Senja sudah merayap dan menyelimutkan gelap pada setiap belah ruang kala itu, ketika Ranting belum juga muncul di ambang pintu. Seperti biasa Simbok merayap tertatih berusaha menjangkau tiang di mana tombol lampu berada. Tapi karena keterbatasan cahaya dan licin lantai, serta kelemahan kaki simbok menopang bobot tubuh lengkap dengan benjolan besar tumornya, langkah kaki Simbok terhuyung. Keseimbangan tubuh goyah seketika dan tak tercegah lagi, Simbok rubuh dengan satu sisi perut membentur ujung runcing sudut meja. Selubung kulit yang menipis karena terpaksa melebarkan diri oleh desakan tumor yang terus membesar itu robek, tak kebal oleh ujung runcing meja kayu. Sebuah luka tersobek mengalirkan merah darah dan cairan kental kuning pekat. Simbok tak sadarkan diri, ditelan gelap mata yang terpejam sekaligus gelap malam yang makin pekat.

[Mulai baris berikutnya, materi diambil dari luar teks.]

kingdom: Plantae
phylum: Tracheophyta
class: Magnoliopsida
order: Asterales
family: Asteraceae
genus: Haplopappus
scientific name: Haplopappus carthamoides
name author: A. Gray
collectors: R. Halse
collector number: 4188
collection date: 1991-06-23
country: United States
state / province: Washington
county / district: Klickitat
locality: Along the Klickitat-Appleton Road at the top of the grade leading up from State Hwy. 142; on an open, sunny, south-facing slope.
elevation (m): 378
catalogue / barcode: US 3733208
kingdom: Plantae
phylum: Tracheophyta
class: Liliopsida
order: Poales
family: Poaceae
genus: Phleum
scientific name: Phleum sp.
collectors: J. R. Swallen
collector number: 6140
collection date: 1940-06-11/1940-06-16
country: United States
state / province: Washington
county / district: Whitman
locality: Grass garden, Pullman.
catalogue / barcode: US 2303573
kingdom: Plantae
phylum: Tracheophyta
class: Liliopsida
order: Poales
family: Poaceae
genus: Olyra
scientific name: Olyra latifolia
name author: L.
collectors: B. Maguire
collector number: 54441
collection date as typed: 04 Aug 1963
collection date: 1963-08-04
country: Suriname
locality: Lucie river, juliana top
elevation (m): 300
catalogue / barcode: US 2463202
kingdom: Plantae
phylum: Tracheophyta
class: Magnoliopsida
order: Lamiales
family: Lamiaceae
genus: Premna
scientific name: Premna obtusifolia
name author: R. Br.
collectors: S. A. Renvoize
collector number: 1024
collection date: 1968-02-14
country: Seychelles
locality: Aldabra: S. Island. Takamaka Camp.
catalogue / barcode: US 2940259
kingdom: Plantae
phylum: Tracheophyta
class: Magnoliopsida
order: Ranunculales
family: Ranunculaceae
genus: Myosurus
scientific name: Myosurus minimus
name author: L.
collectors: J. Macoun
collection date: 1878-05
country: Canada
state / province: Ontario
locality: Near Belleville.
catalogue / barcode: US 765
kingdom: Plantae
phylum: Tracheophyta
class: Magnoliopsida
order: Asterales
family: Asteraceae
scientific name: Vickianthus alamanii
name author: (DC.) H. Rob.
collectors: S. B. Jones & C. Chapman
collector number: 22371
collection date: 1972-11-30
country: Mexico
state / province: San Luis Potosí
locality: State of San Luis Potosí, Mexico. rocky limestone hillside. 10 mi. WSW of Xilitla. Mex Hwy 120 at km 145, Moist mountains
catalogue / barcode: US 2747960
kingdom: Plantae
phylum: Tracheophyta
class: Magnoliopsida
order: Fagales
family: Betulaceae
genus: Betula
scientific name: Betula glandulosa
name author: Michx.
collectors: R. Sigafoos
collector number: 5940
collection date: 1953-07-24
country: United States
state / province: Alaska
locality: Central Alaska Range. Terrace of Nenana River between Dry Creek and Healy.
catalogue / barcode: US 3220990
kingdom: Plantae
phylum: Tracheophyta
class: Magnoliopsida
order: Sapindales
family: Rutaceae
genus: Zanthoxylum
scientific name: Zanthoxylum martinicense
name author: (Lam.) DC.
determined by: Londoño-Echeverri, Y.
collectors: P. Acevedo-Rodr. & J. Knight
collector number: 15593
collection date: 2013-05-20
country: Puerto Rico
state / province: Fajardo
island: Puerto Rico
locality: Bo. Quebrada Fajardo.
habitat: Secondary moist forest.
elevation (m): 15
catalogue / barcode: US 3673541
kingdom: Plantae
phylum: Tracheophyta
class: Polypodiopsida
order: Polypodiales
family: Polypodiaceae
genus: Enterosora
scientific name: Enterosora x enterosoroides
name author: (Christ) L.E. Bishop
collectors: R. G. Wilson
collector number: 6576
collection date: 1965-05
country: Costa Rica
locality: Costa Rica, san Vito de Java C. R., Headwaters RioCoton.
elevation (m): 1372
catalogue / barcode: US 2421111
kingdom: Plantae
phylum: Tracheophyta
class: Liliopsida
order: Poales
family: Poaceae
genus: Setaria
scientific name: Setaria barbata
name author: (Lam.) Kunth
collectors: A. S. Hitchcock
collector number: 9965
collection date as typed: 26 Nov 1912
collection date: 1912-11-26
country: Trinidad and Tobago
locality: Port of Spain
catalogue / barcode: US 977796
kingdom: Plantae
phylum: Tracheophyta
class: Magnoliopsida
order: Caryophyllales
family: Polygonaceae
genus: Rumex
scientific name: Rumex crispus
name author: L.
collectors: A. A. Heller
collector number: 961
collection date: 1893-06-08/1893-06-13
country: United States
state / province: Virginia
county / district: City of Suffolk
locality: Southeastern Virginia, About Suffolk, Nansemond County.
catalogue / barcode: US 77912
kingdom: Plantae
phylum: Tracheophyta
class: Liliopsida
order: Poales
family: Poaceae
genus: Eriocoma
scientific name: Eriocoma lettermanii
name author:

Ujung meja sejatinya bukanlah senjata. Meja, dengan segala kediamannya, selalu hanya bertahan, tidak pernah menyerang. Keempat kaki yang melengkapi keempat segi runcing pada tiap sudut, selalu menjaga meja dalam diam, tidak pernah menggerakkan diri, apalagi menyerang. Tapi ketika sesuatu terbentur padanya, maka segi runcing itu bisa menorehkan luka dengan kedalaman yang tak terduga, mungkin bahkan lebih melukai dari sebilah pedang. Karena gerak pedang ada dalam kendali, sementara meja memiliki kekuatannya sendiri, yang bahkan bisa lebih liar dari gerakan kuda tanpa tali kekang.
Senja itu simbok merasakan ketajaman segi runcing itu.
Ranting sampai di persimpangan kampung ketika mobil ambulans itu melintas tergesa. Tergopoh-gopoh Ranting segera menepikan sepeda, memberi jalan dengan ruang lebih lebar supaya mobil ambulance itu melintas lebih leluasa. Suara sirinenya yang meraung-raung, serta kiblatan lampunya yang berkebyaran, seakan serupa teriakan yang menuntut dan tak dapat ditolak oleh pengguna jalan lainnya. Tuntutan yang lebih mirip keputusan fait accomply, harus dilaksanakan, tanpa alternatif pilihan lainnya.
Ranting memenuhi tuntutan ambulans itu tanpa prasangka. Namun ketika lengking ambulans itu mulai lamat, mendadak jantungnya berdebar. Semacam praduga menghadirkan gemuruh kecemasan yang memenuhi rongga jantungnya. Ranting terkesiap seketika oleh sebuah dugaan. Dan ketika seorang tetangga muncul tergopoh menuju padanya, maka lengkaplah sudah kecemasannya.
“Simbok, Ran, Simbok …...” seru tetangga menunjuk ambulans yang menjauh.
Seketika itu juga Ranting melempar sepeda tanpa berpikir dan meloncat memburu ambulans. Tapi terlambat, mobil putih itu telah menghilang di tikungan, membawa cahaya lampu yang berkilat-kilat, menebar suara lengking sirene, berusaha memburu waktu untuk simbok yang berada di dalamnya.
“Ada apa Bude, Simbokku piye?” seru Ranting dengan kecemasan tak terbendung.
“Jatuh, Ran, perutnya sobek, darahnya banyak …..” Bude menjelaskan seadanya.
Ranting membeku.
*
Petugas UGD rumah sakit itu menjelaskan dengan terperinci. Dijabarkannya tata prosedural aturan rumah sakit yang berlaku, dengan susunan kalimat yang jelas, rapi, runtut. Tidak diperlukan kening yang berkerut untuk memahaminya. Begitu gamblang aturan itu tersampaikan, mudah untuk dipahami. Namun, alangkah sulit untuk memenuhi tuntutan-tuntutan yang terkandung di dalamnya.